Location>code7788 >text

VII. Scrapy Framework - Case 1

Popularity:523 ℃/2024-09-21 12:22:03

1. Crawling the Top Rankings of Bean Ballads

1.1 Building a scrapy project

  1. Installing the Scrapy library

    pip install scrapy
    
  2. Creating a Scrapy Project

    Enter the command window via cmd and execute the command scrapy startproject xxxx (xxxx is the scrapy project name) to create the scrapy project.

    scrapy startproject douban_spider2024
    

  3. Creating a Crawler Project

    Execute scrapy genspider xxx (crawler name) xxx (url) to create a crawler project.

    scrapy genspider douban 
    


1.2 Virtual environment construction

  1. Use Pycharm to open the created douban_spider2024 folder and enter the project.

  2. Building virtual environments (venv)

  3. Install the dependency libraries using the documentation, or you can pip them in one by one yourself.

    • View dependent libraries: pip freeze >

    • Install dependent libraries: pip install -r

1.3 Main program writing

The main program () is used to write code that parses the main content of the page.

  • Get the list of urls through the start_requests function and encapsulate it in a Request (with the download middleware enabled in it).

  • Web page parsing via the parse function.

1.4 Settings

  • Inherited custom class SongItem, imported into the main program for storing crawled fields.

1.5 Settings

Parameters used to control components in the Scrapy framework, such as USER_AGENT, COOKIES, proxies, middleware start/stop, and so on.

  • Modify USER_AGENT to simulate a browser login.

  • Close Obey rules and set True to False.

  • Setting the download delay

  • Open the downloader middleware (downloader_middlewares) to enable intercepting and modifying the Request's request content.

1.6 Settings

  • Cookies settings

    Go to Settings in the program, add a new function to handle cookies, and execute the cookies function to return a dictionary COOKIE_ITEM containing cookies.

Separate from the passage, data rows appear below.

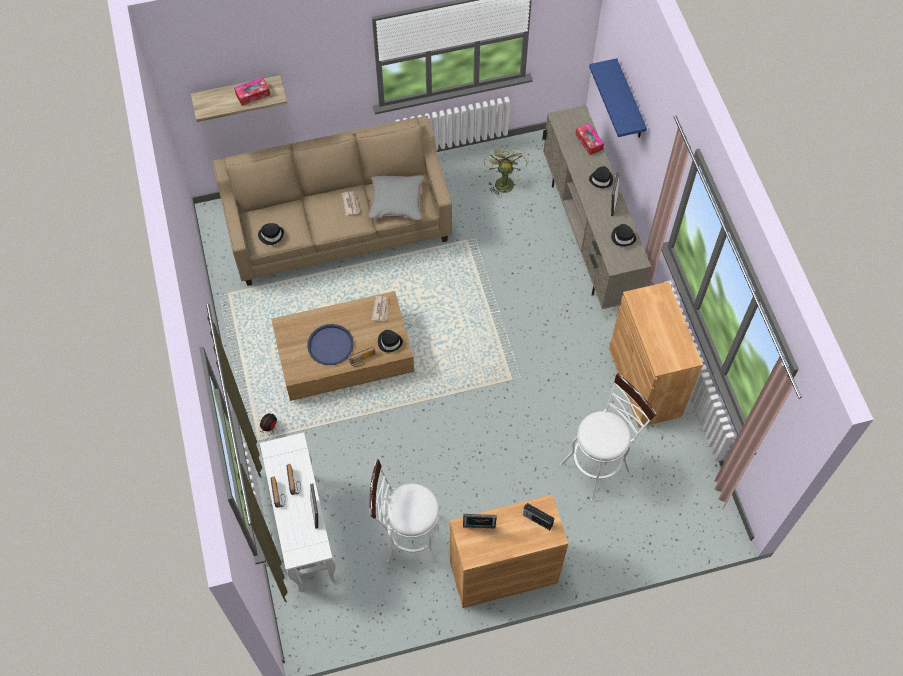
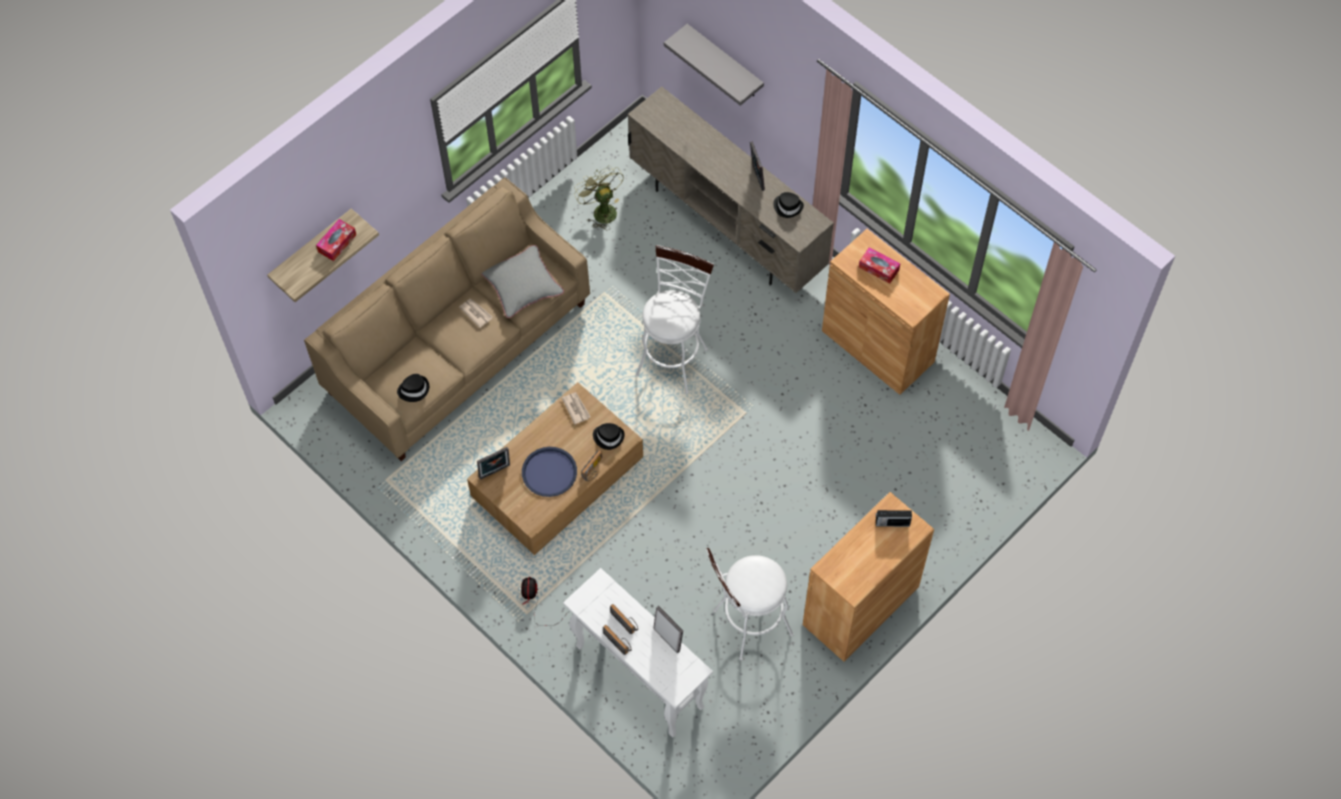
camera: 30 degrees left, 0 degrees up
(479, 528) = (843, 561): picture frame -> picture frame (495, 473)
(589, 142) = (690, 124): tissue box -> tissue box (878, 268)
(599, 465) = (885, 451): white stool -> white stool (674, 357)
(601, 179) = (728, 158): black hat -> none
(630, 101) = (725, 62): blue shelf -> grey shelf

    Configure COOKIES_ITEM in the process_request function in the xxDownloaderMiddleware class.

  • scrapy utilizing sock proxy?

1.7 Multi-layer url parsing

  • Use callback function to parse multi-layer url: parse at the end of the parse function to get the new url, and submit a new Request, and pass the item to the callback function parse_detail to parse.

  • Add new item information in.

1.8 Settings

  • By building an Excel storage pipeline for storing the crawled data into excel.